BI Umweltschutz: Misserfolg für die Gorleben-Gegner

Bürgerinitiative Umweltschutz Lüchow – Dannenberg e.V.

http://www.bi-luechow-dannenberg.de

antiatom castor

 

Pressemitteilung 16.03.2017

Die Veränderungssperre in Gorleben war und bleibt rechtens. Das befand das Oberverwaltungsgericht Lüneburg heute (Aktenzeichen: 7 LC 80/15 Fried von Bernstorff./. BRD und 7 LC 81/15 Greenpeace./. BRD OVG Lüneburg). Denn an Gorleben als Endlagerstandort werde festgehalten, das entschied heute das OVG Lüneburg.

Die Klage gegen die Bundesrepublik Deutschland hatten Fried von Bernstorff aus Gartow und Greenpeace auf den Weg gebracht, die im Besitz von Salzrechten in Gorleben sind.
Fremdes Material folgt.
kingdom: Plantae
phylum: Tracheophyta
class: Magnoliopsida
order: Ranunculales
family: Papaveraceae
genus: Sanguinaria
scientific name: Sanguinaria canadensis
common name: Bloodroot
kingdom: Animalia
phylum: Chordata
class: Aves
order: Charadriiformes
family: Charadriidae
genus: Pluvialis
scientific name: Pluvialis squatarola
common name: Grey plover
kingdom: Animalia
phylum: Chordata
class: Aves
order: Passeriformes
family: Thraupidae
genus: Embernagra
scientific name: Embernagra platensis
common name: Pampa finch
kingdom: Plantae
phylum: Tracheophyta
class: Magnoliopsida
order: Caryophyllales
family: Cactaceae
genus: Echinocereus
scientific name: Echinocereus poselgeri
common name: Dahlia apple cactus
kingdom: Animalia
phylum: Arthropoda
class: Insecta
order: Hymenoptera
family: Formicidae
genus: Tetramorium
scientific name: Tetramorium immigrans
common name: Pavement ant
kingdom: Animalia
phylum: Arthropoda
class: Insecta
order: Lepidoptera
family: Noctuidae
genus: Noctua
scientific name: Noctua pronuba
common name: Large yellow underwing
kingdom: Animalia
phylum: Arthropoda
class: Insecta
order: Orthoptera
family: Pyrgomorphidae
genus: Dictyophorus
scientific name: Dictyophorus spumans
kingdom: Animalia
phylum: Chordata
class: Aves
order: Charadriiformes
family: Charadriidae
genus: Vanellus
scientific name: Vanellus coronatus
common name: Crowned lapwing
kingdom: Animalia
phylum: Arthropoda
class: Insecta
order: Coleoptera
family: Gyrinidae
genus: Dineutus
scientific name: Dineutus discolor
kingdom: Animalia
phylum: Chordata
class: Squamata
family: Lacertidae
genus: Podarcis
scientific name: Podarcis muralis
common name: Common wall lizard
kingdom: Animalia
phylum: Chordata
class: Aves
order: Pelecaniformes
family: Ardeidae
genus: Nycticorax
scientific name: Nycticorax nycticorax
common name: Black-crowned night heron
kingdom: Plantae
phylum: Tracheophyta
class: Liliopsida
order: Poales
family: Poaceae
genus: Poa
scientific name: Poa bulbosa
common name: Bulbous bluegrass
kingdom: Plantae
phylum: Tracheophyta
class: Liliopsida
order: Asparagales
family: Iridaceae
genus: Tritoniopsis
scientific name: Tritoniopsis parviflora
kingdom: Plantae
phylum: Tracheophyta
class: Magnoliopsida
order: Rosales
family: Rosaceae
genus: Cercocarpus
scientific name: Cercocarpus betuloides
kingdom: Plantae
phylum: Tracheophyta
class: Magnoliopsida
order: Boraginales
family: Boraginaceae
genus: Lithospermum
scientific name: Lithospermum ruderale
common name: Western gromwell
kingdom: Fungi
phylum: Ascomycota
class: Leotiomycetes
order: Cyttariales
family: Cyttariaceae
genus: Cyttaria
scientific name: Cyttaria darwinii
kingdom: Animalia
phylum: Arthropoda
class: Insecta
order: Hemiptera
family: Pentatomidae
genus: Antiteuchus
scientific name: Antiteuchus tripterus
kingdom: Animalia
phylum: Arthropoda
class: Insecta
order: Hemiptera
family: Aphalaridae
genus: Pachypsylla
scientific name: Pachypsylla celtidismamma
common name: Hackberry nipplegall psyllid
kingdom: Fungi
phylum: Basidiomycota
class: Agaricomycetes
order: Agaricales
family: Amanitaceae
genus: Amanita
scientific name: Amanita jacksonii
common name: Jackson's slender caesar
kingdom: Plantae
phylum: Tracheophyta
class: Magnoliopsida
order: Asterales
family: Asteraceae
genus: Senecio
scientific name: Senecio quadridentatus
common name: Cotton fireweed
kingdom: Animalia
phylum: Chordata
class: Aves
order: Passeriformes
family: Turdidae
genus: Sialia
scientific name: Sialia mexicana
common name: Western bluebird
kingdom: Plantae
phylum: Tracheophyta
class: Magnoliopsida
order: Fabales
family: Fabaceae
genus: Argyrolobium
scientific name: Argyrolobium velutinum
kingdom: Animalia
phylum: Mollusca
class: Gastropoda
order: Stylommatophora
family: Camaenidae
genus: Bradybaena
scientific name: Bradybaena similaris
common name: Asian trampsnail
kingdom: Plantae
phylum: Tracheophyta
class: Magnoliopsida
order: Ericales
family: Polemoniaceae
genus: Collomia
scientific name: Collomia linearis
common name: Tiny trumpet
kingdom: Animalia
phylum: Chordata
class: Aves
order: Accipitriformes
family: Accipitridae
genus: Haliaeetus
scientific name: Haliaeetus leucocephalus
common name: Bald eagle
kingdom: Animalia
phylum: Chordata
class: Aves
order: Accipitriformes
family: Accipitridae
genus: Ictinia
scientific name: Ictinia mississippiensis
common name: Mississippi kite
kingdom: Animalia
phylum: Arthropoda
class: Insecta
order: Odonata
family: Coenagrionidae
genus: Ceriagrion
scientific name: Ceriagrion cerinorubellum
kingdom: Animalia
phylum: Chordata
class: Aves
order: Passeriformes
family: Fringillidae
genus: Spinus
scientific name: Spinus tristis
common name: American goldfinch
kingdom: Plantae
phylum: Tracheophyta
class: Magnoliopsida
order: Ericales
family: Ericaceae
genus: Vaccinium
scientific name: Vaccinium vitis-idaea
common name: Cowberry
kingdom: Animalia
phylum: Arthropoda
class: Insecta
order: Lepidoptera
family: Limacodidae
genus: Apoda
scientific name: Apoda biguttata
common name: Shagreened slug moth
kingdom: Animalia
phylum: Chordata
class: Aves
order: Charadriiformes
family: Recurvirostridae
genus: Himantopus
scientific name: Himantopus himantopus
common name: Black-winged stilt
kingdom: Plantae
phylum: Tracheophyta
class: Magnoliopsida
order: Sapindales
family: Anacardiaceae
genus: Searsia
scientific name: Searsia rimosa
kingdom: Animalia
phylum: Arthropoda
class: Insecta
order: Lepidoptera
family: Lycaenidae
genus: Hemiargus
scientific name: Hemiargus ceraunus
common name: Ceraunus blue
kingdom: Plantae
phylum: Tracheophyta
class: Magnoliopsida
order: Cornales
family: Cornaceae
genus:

Seit dem Erkundungsstopp in Gorleben war aus Sicht der Gorleben-Gegner die Lex Gorleben hinfällig“, schreibt dazu die Bürgerinitiative Umweltschutz Lüchow-Dannenberg (BI).

Das Gericht hält in einer Presseverlautbarung fest: „Die Festlegung einer Veränderungssperre sei zulässig zur Sicherung oder Fortsetzung einer Standorterkundung für Anlagen zur Endlagerung radioaktiver Abfälle. Der Sicherungszweck sei durch das Standortauswahlgesetz nicht weggefallen. Zwar sei die bergmännische Erkundung des Standorts Gorleben nach diesem Gesetz beendet worden. Der Salzstock Gorleben werde nach dem Gesetz jedoch wie jeder andere in Betracht kommende Standort in das Standortauswahlverfahren einbezogen. Er sei zum jetzigen Zeitpunkt nicht aus dem Auswahlverfahren ausgeschieden. Der Sicherungszweck bestehe damit fort.“

Die Bundesrepublik hielt solange an der Veränderungssperre Gorleben fest, bis sie künftig durch die Novelle des Standortauswahlgesetzes, die im Deutschen Bundestag gerade abschließend gelesen wird, ersetzt wird. Das Gesetz soll verhindern, dass dort wie an anderen potentiellen Standorten eine Eingriffe vorgenommen werden, die eine mögliche Nutzung von Wirtsgesteinen darunter als Atommüllendlager erschweren.

„Wieder einmal wird die Sonderstellung Gorlebens bei der Endlagersuche überdeutlich. Die Extra-Behandlung Gorlebens wird also fortgesetzt, denn es gibt bisher keine anderen potentiellen Standorte. Für die Bundesrepublik als Betreiberin in Gorleben ist das Urteil aber eine politische Blamage, denn die Mär von der angeblich weißen Landkarte fliegt nun auf“, so BI-Sprecher Wolfgang Ehmke.